Ein junger Patient braucht eine Notfalloperation, aber das hat ihm wohl noch keiner gesagt. Eine unangenehme Situation für mich – und dann ist doch alles ganz anders, als gedacht.
Der junge Mann, der vor mir im Bett sitzt, sieht eigentlich gar nicht krank aus, doch das täuscht. Die chirurgische Dienstärztin hat ihn mir zur Notfalloperation angemeldet, weil er ein Loch im Magen hat. Mit seinen 19 Jahren ist er eigentlich für meinen Geschmack etwas zu jung für ein Loch im Verdauungstrakt. Aber er hat über einen längeren Zeitraum Ibuprofen ohne Magenschutz eingenommen. Und darunter hat sich ein Magengeschwür gebildet.
„Guten Tag, mein Name ist Gramsel, ich bin Narkoseärztin. Ich bin hier, um mit Ihnen über die Narkose für die Operation am Bauch zu reden.“
Er schaut mich erstaunt an. Von einer Operation wisse er nichts. Wann die denn sein sollw? Was operiert werde? Und warum? Und ob das denn wirklich sein müsse?
Warum war die Stationsärztin noch nicht da?
Ich ärgere mich. Es ist nicht besonders angenehm, so mit der Tür ins Haus zu fallen und eigentlich werde ich erst gerufen, wenn die Chirurgen schon beim Patienten gewesen sind. Schließlich kann und soll ich all diese Fragen nicht beantworten. Aber was soll ich machen?
Ich setze einen kurzen Anruf an den diensthabenden Oberarzt ab, der mir versichert, dass der Operateur gleich kommt. Er sagt mir aber auch, die Stationsärztin sei bestimmt bereits da gewesen und habe mit dem Patienten geredet.
Offensichtlich war keiner bei dem Patienten, denn der er sagt nach wie vor, er wisse von nichts. Ich vertröste ihn auf gleich und kläre ihn trotzdem für eine Vollnarkose auf.
Anschließend berichte ich meiner Oberärztin von dem Patienten, damit sie weiß, was sie vorbereiten muss. Auch ihr erzähle ich, dass der Patient noch gar nicht chirurgisch aufgeklärt ist und auch sie stört sich daran. Das entspricht einfach nicht die Abmachung. Punkt. Typisch Chirurgen, etwas 'super Dringendes' anzumelden und dann selber noch nicht da gewesen zu sein.
Warum sollte der Patient mich anlügen?
Ich besuche noch kurz das Stationszimmer und spreche mit der Stationsärztin darüber. Sie schüttelt den Kopf. „Das kann nicht sein. Mein Oberarzt ist vor 20 Minuten aus dieser Tür raus, um zu dem Patienten zu gehen. Das glaube ich einfach nicht.“
Ich zucke mit den Schultern. Warum sollte der Patient mich anlügen? Naja. Passiert ist passiert.

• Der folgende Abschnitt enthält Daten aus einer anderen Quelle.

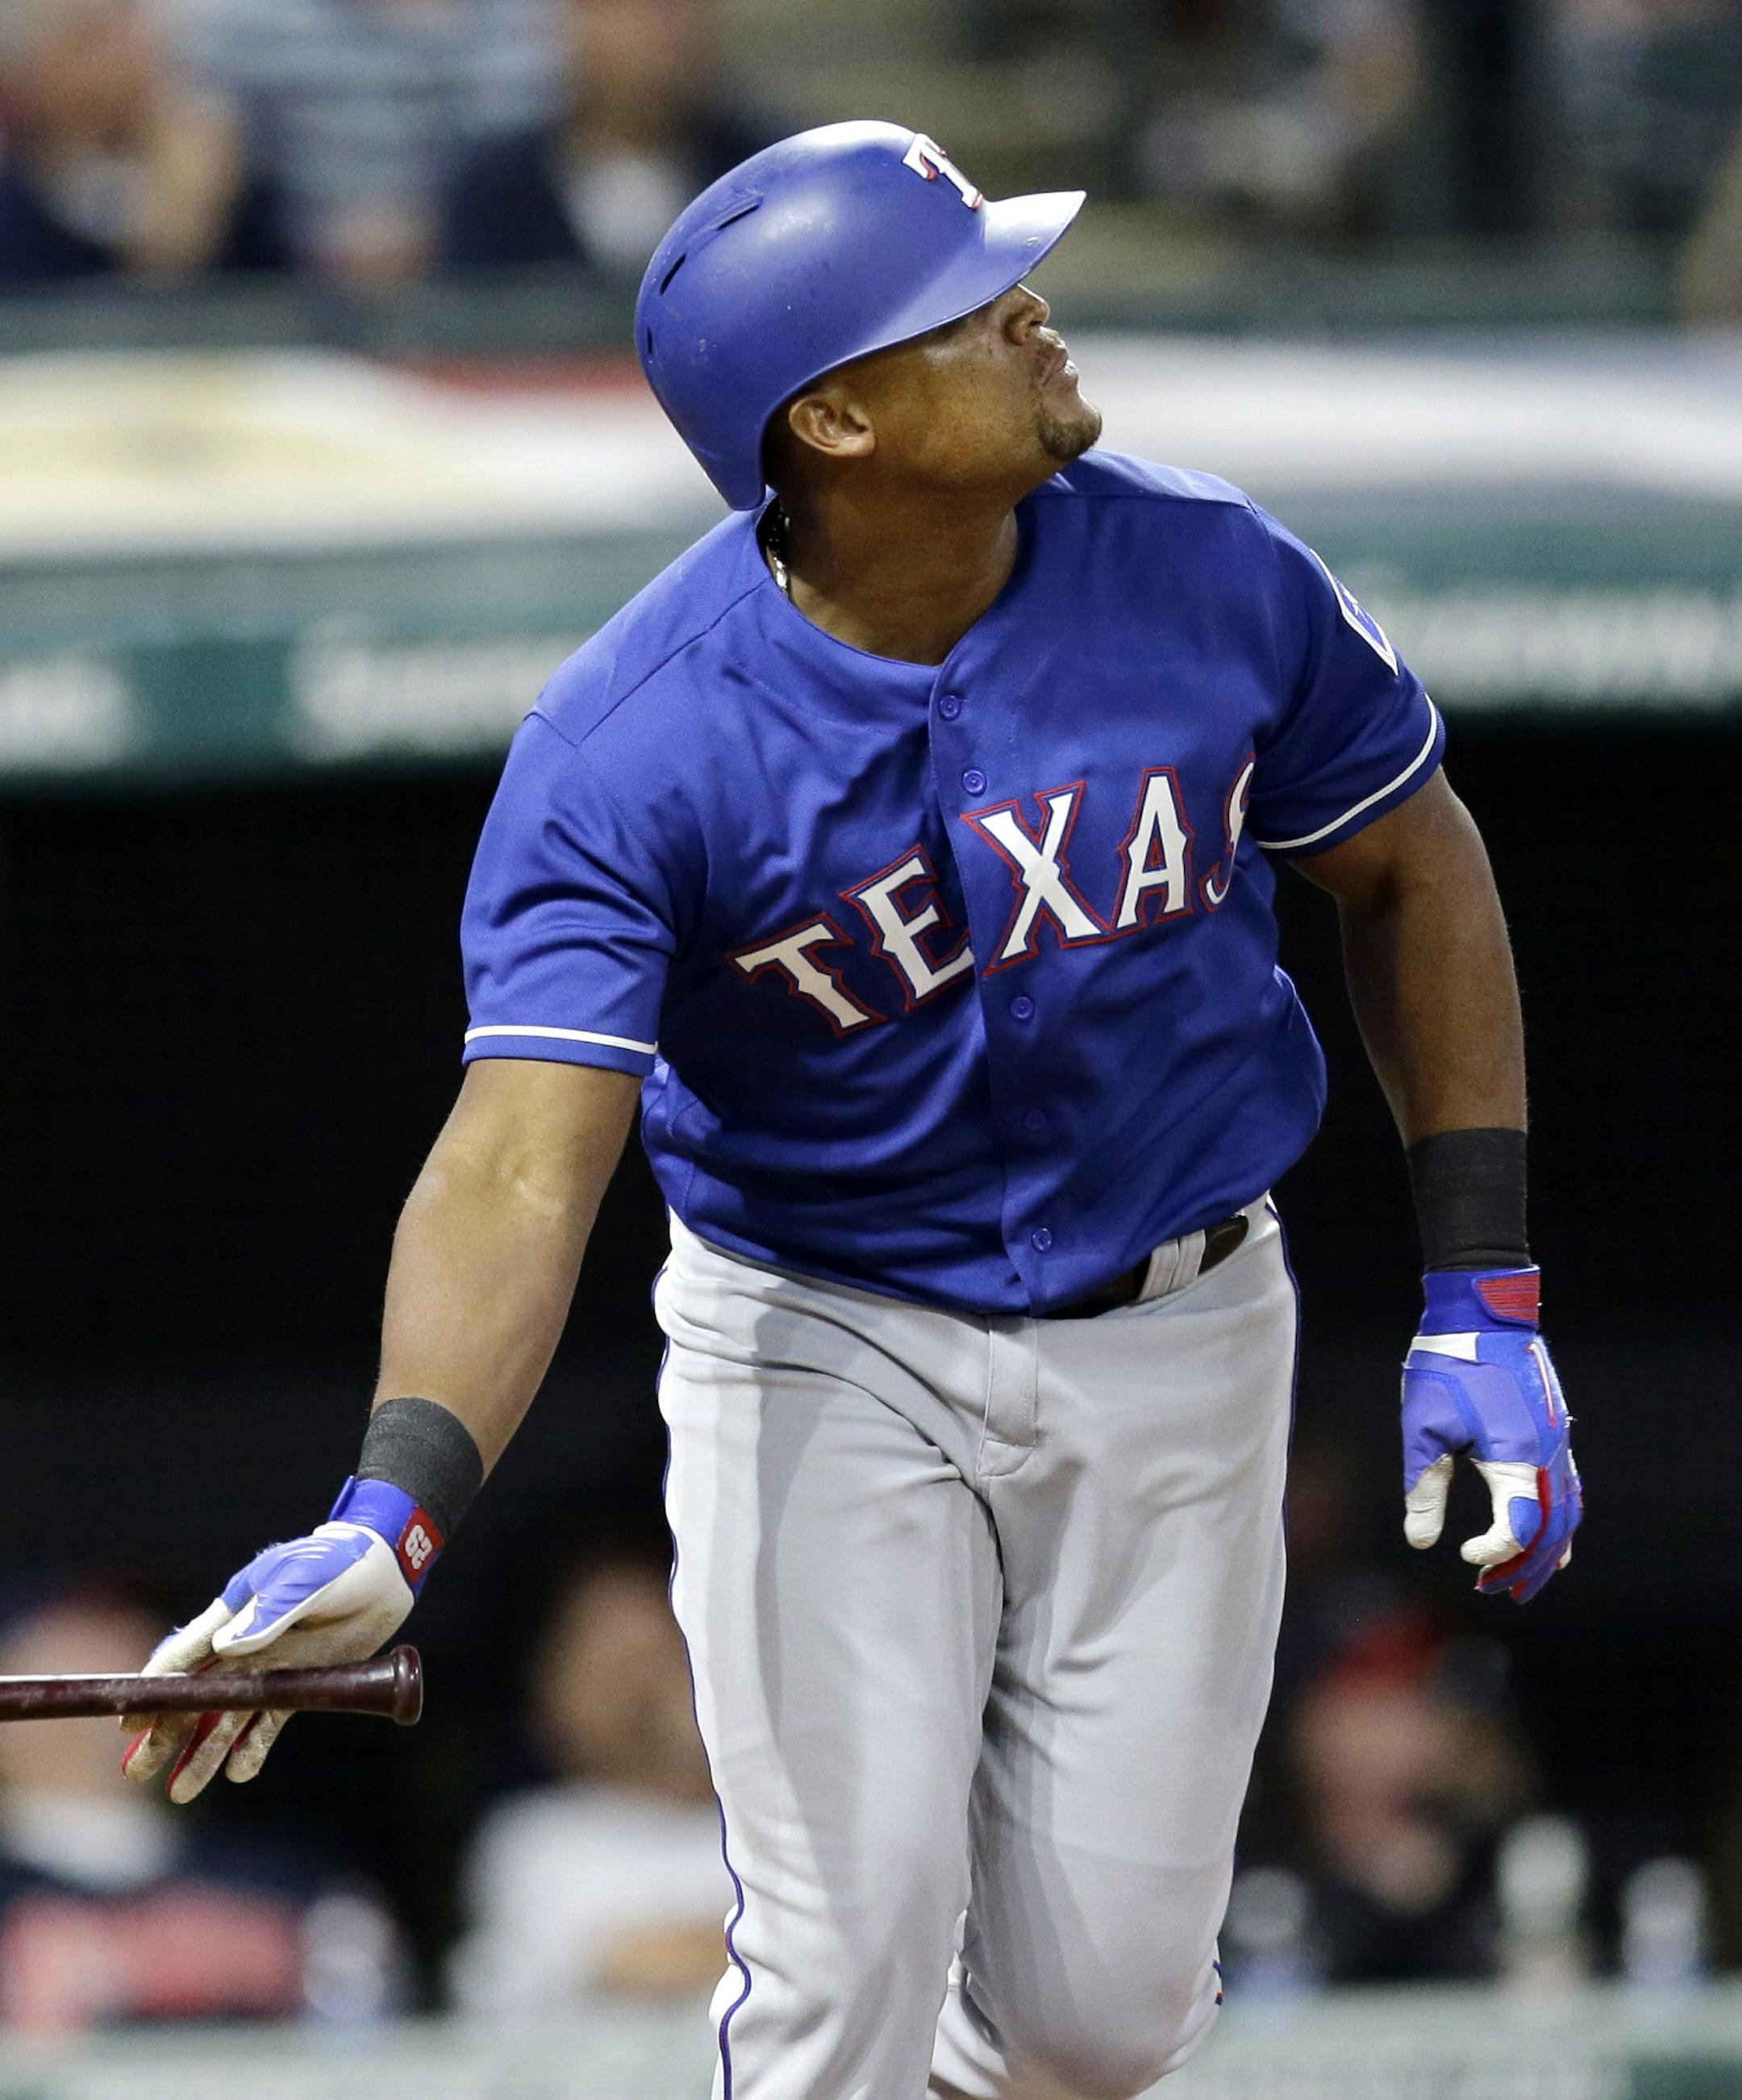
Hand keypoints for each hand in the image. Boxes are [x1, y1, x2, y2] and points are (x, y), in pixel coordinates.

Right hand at [123, 1478, 438, 1802]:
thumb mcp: (306, 1581)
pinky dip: (252, 1747)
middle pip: (197, 1696)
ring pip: (228, 1718)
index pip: (185, 1655)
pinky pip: (269, 1721)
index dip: (156, 1687)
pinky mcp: (299, 1684)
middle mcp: (245, 1645)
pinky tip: (239, 1772)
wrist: (386, 1573)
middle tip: (136, 1773)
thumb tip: (226, 1649)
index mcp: (235, 1613)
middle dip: (166, 1733)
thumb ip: (270, 1614)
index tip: (129, 1719)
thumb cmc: (340, 1564)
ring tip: (180, 1793)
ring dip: (203, 1753)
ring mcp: (271, 1668)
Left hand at [1400, 1267, 1581, 1604]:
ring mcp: (1557, 1442)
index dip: (1496, 1552)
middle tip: (1493, 1590)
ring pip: (1567, 1512)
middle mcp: (1547, 1454)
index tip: (1466, 1555)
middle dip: (1525, 1567)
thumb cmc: (1446, 1366)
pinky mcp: (1555, 1431)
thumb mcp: (1423, 1427)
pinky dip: (1560, 1520)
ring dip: (1546, 1549)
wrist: (1481, 1314)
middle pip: (1551, 1531)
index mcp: (1516, 1456)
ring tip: (1522, 1579)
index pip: (1520, 1528)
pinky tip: (1545, 1535)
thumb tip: (1419, 1541)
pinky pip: (1568, 1489)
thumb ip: (1422, 1485)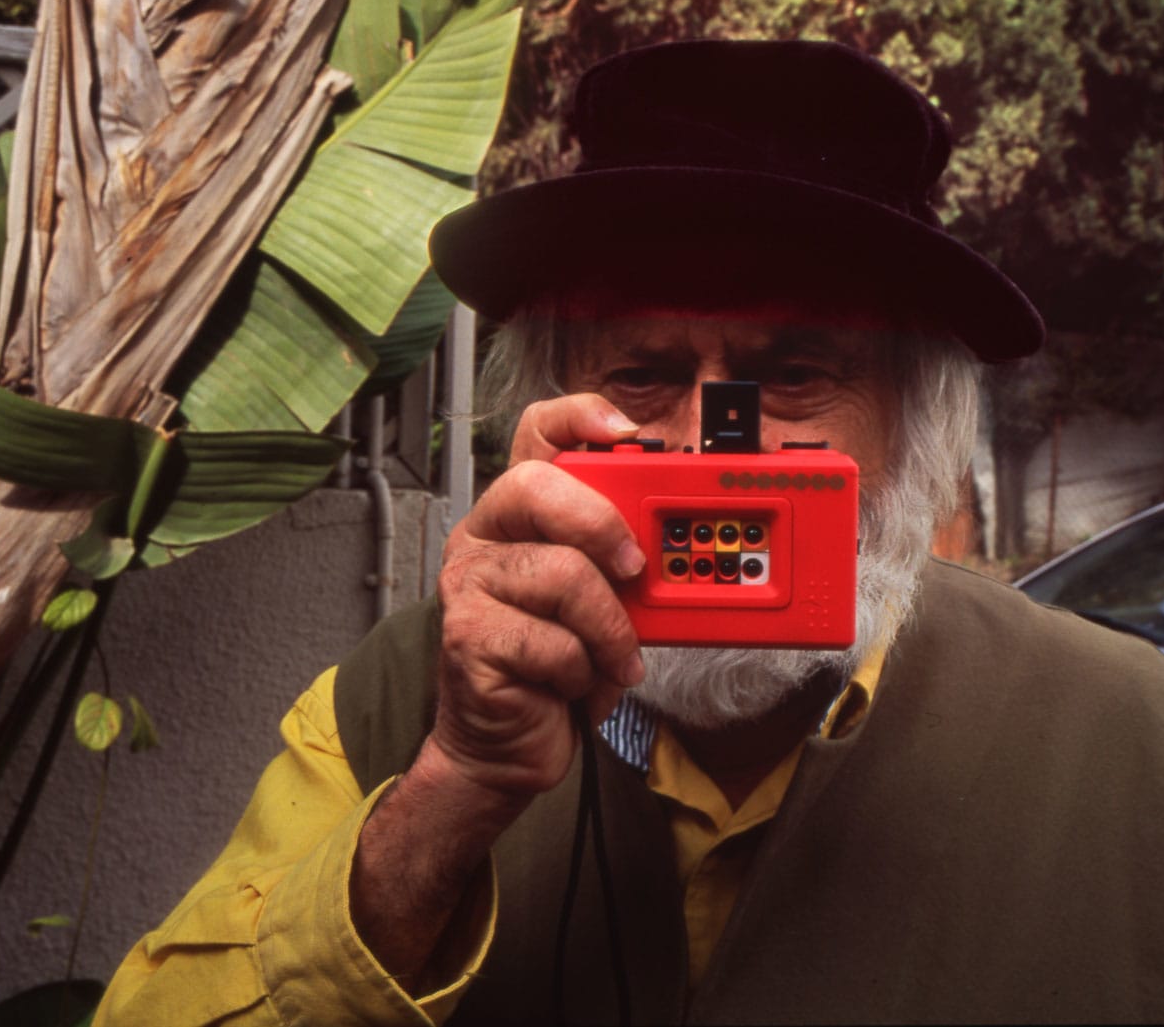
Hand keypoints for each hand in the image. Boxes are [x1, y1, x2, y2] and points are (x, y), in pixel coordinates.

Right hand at [352, 393, 646, 983]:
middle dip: (602, 523)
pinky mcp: (467, 637)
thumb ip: (628, 559)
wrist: (508, 748)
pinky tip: (575, 683)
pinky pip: (554, 642)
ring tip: (613, 657)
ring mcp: (469, 585)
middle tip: (636, 568)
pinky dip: (585, 672)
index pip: (538, 434)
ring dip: (609, 630)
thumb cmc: (559, 668)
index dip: (581, 416)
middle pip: (539, 486)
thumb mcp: (606, 600)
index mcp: (521, 513)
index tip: (629, 429)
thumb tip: (696, 539)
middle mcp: (486, 535)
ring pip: (563, 575)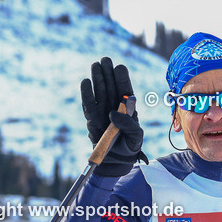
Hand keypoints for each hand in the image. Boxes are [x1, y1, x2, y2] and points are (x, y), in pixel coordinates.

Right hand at [80, 57, 145, 176]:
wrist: (117, 162)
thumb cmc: (129, 147)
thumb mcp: (136, 137)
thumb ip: (129, 125)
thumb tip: (113, 113)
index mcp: (129, 109)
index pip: (125, 90)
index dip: (122, 79)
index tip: (119, 67)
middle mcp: (115, 107)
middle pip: (111, 87)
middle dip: (108, 73)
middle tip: (105, 59)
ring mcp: (103, 112)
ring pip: (100, 93)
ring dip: (98, 79)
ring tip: (96, 65)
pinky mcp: (92, 120)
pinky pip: (89, 106)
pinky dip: (87, 94)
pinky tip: (85, 81)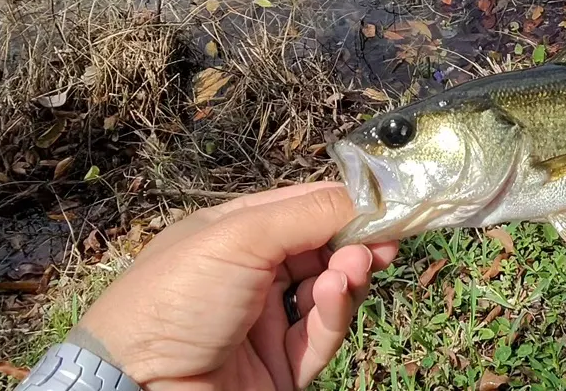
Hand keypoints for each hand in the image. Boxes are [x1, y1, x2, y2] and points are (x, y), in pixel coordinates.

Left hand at [73, 182, 397, 390]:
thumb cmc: (177, 296)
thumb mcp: (241, 236)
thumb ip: (308, 213)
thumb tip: (369, 195)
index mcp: (234, 232)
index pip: (302, 207)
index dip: (345, 203)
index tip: (388, 200)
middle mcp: (251, 274)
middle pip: (321, 249)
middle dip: (354, 240)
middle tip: (384, 238)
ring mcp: (264, 324)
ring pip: (327, 292)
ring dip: (348, 276)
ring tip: (356, 267)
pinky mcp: (278, 369)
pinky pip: (319, 337)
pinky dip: (335, 315)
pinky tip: (336, 294)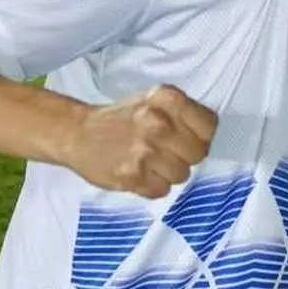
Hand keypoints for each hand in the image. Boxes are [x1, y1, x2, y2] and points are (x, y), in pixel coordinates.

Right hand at [61, 85, 217, 199]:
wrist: (77, 133)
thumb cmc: (124, 118)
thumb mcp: (156, 102)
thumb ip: (184, 114)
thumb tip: (208, 137)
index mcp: (167, 98)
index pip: (210, 126)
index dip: (202, 136)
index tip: (189, 138)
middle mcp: (158, 122)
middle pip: (198, 153)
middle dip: (185, 156)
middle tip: (166, 151)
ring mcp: (145, 150)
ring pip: (182, 174)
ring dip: (168, 173)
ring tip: (150, 162)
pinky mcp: (131, 175)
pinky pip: (161, 190)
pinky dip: (152, 186)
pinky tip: (139, 173)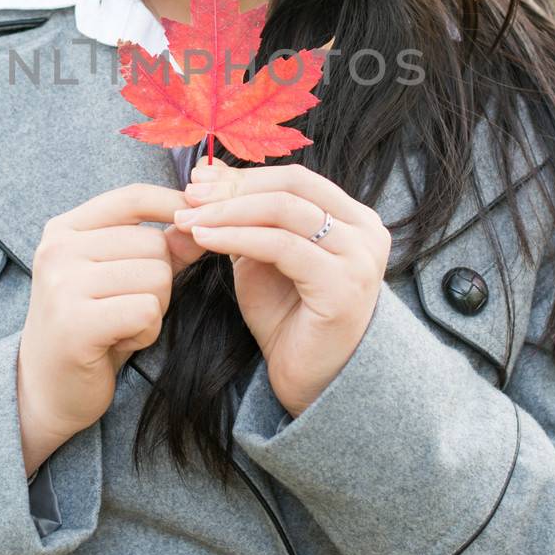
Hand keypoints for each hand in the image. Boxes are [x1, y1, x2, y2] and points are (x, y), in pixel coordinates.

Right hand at [17, 182, 191, 470]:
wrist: (45, 390)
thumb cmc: (90, 328)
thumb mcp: (120, 278)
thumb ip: (159, 248)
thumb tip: (203, 222)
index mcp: (65, 230)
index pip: (132, 197)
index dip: (173, 204)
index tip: (195, 223)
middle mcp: (58, 250)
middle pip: (155, 244)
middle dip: (159, 280)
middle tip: (126, 307)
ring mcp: (63, 285)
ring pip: (156, 277)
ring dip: (153, 309)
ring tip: (120, 325)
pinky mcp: (76, 323)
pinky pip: (147, 311)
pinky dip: (146, 332)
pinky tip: (118, 342)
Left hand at [169, 159, 390, 418]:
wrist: (311, 382)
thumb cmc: (288, 320)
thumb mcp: (262, 257)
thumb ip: (244, 217)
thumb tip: (206, 172)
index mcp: (353, 219)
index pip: (295, 178)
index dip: (244, 175)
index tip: (197, 181)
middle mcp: (366, 231)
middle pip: (292, 186)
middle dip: (234, 188)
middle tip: (188, 196)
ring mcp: (359, 258)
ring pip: (285, 211)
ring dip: (228, 211)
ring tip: (188, 219)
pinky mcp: (343, 286)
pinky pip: (282, 247)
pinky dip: (237, 237)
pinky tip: (204, 239)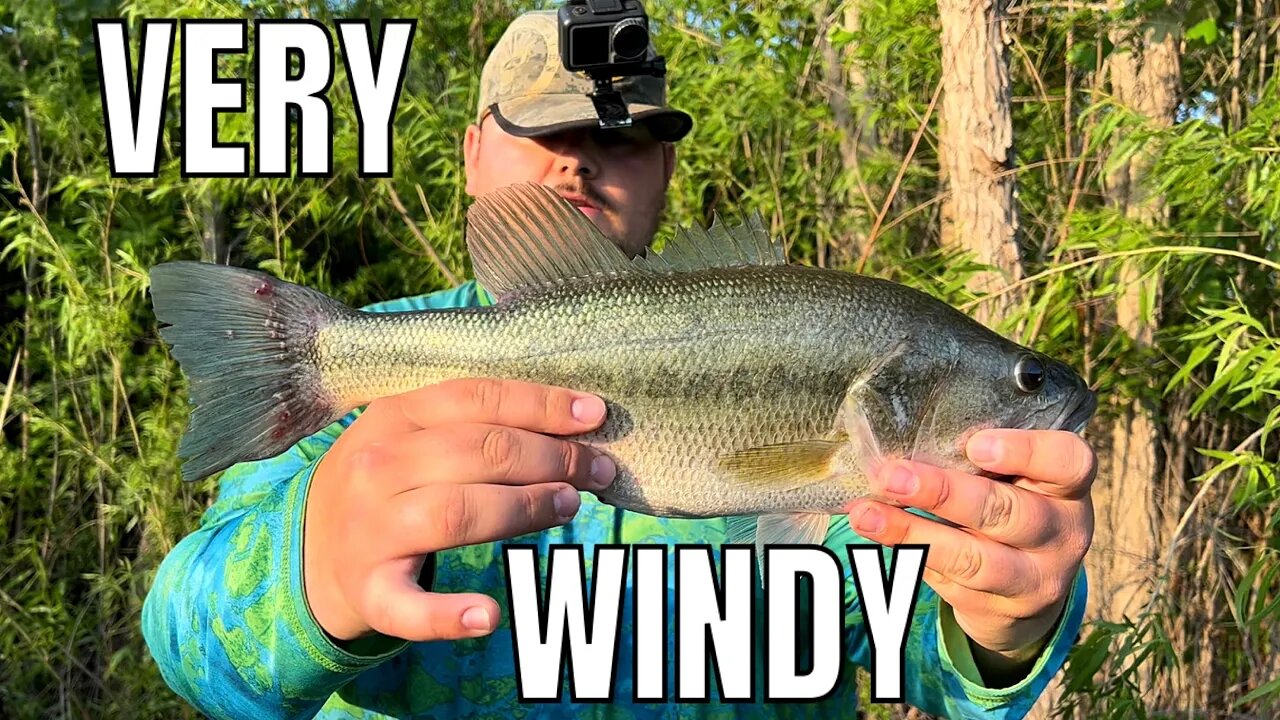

Eine gute Stunde später treffe ich zufällig meine Oberärztin auf der Aufwachstation. Sie grinst mich an. „Hast du schon gehört von deinem Patienten? Das war ja was.“
„Was denn?“
„Na, wir haben abgemacht, dass der zu uns zur Schleuse gebracht wird und der Operateur ihn dort noch kurz aufklärt. Als die Pflege ihn bringt, sagt er zu uns: Ich will jetzt nicht operiert werden, ich bekomme heute noch Besuch. Und ausserdem war von der Narkose gar niemand bei mir. Ich will keine Narkose.“
Ich ärgere mich über mich selbst
Der Patient hat also doch geflunkert. Zuerst mir gegenüber und dann hat er es noch bei meiner Oberärztin und dem Chirurgen versucht. Ich hab keine Ahnung, wieso er das gemacht hat oder was er damit erreichen wollte. Damit durchgekommen ist er jedenfalls nicht. Auf dem Aufklärungsprotokoll, auf dem ich handschriftlich die für ihn spezifischen Narkoserisiken notiert habe, prangt seine Unterschrift direkt über meiner. Ich hab den schriftlichen Beweis.
Geärgert habe ich mich deswegen auch nicht unbedingt über den Patienten, sondern über mich selbst. Ist mir eigentlich Wurscht, warum der Mist erzählt. Aber ich hab mich manipulieren lassen, habe mich völlig zu Unrecht über die Chirurgen aufgeregt, ihnen Absicht unterstellt. „Ist ja mal wieder typisch“, hab ich gedacht. „Da stressen die so rum von wegen ‚der muss schnell in der OP‘ und kümmern sich dann selbst nicht um ihre Aufgaben“.
Solche verenzelt vorkommenden Patienten sind dann auch der Grund, warum ich allen anderen auch nichts mehr glaube.